Find the word "Babysitter" in the data, then copy each line where it is found.

────────────────────

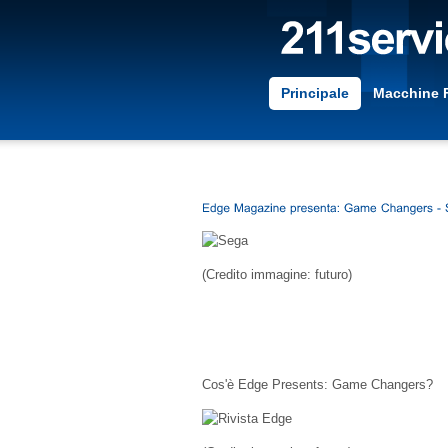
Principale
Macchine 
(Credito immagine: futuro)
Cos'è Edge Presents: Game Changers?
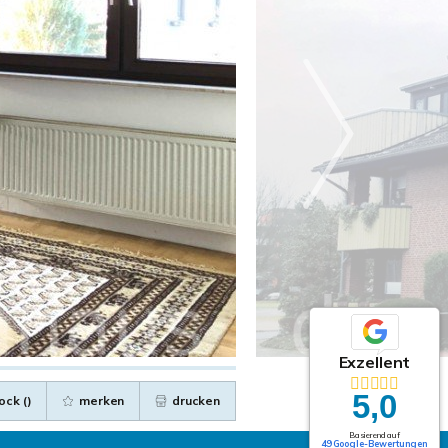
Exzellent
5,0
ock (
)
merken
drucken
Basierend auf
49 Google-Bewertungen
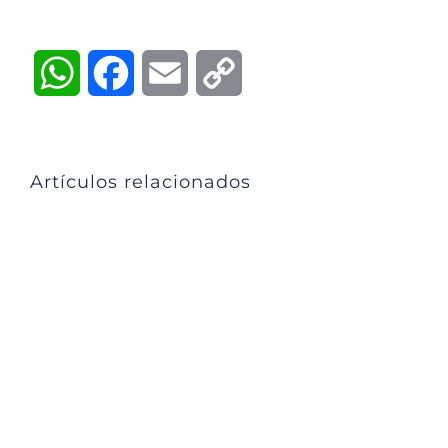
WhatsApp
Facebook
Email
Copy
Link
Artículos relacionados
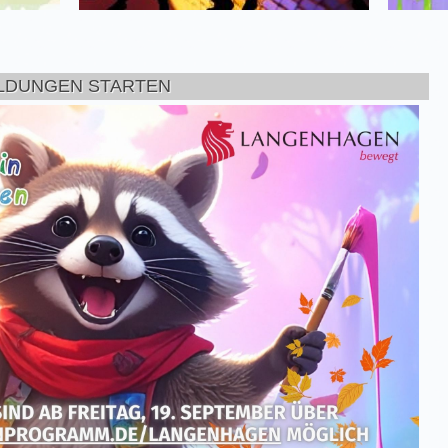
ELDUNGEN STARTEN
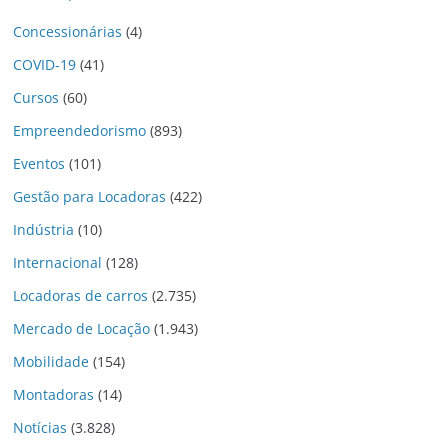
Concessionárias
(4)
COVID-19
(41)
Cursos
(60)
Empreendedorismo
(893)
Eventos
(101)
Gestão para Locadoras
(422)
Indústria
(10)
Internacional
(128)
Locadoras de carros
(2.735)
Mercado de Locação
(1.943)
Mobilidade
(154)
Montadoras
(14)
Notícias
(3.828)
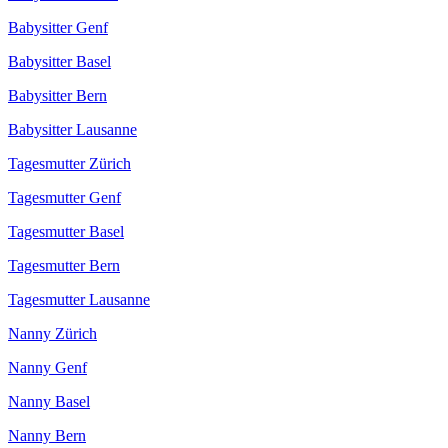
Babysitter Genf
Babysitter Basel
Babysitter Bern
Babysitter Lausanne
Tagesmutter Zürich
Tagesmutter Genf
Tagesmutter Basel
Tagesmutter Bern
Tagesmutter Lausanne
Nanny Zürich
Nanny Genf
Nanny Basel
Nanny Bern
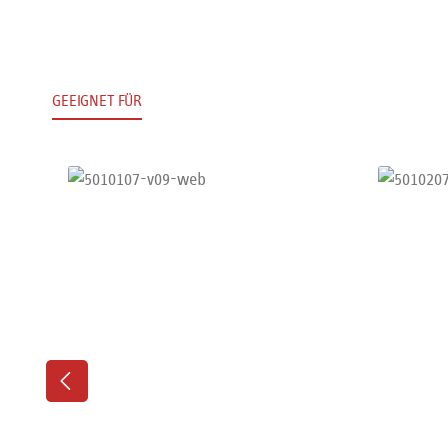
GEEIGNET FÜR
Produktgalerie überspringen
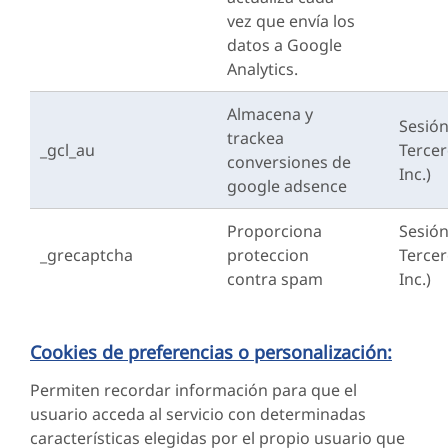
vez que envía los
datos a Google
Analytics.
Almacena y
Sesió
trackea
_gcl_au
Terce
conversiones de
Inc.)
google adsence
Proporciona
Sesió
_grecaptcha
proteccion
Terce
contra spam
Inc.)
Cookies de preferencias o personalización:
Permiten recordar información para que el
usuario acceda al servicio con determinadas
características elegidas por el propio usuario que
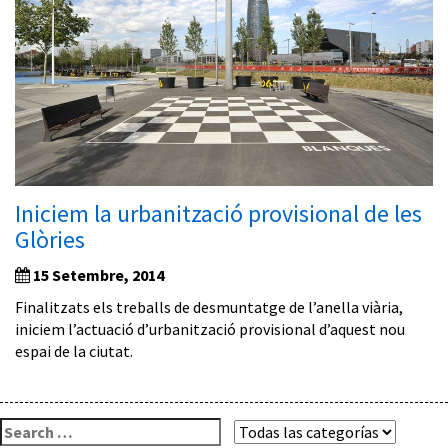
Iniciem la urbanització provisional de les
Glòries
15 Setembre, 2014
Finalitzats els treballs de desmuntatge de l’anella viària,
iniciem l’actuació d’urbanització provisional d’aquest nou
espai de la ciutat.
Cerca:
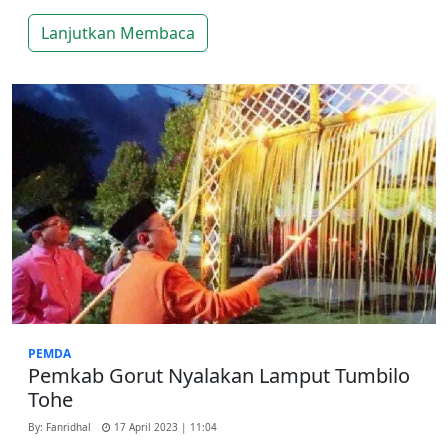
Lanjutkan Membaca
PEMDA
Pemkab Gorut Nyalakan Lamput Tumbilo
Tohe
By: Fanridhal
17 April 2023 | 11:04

────────────────────

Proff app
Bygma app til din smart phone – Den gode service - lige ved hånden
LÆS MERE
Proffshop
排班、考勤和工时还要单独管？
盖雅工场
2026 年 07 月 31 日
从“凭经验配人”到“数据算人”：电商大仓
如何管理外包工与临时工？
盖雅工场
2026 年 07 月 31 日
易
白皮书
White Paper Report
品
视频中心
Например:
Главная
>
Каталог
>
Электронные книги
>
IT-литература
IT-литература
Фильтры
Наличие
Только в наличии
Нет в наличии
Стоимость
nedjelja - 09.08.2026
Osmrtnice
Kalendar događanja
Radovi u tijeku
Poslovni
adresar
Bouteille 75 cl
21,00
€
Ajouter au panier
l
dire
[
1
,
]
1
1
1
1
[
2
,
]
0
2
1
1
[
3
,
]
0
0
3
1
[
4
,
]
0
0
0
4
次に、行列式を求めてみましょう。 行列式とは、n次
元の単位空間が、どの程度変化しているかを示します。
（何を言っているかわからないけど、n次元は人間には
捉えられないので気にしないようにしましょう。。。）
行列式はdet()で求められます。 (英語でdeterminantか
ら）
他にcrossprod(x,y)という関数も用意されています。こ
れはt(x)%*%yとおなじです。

────────────────────

**Written answer**
Babysitter Genf
Babysitter Basel
Babysitter Bern
Babysitter Lausanne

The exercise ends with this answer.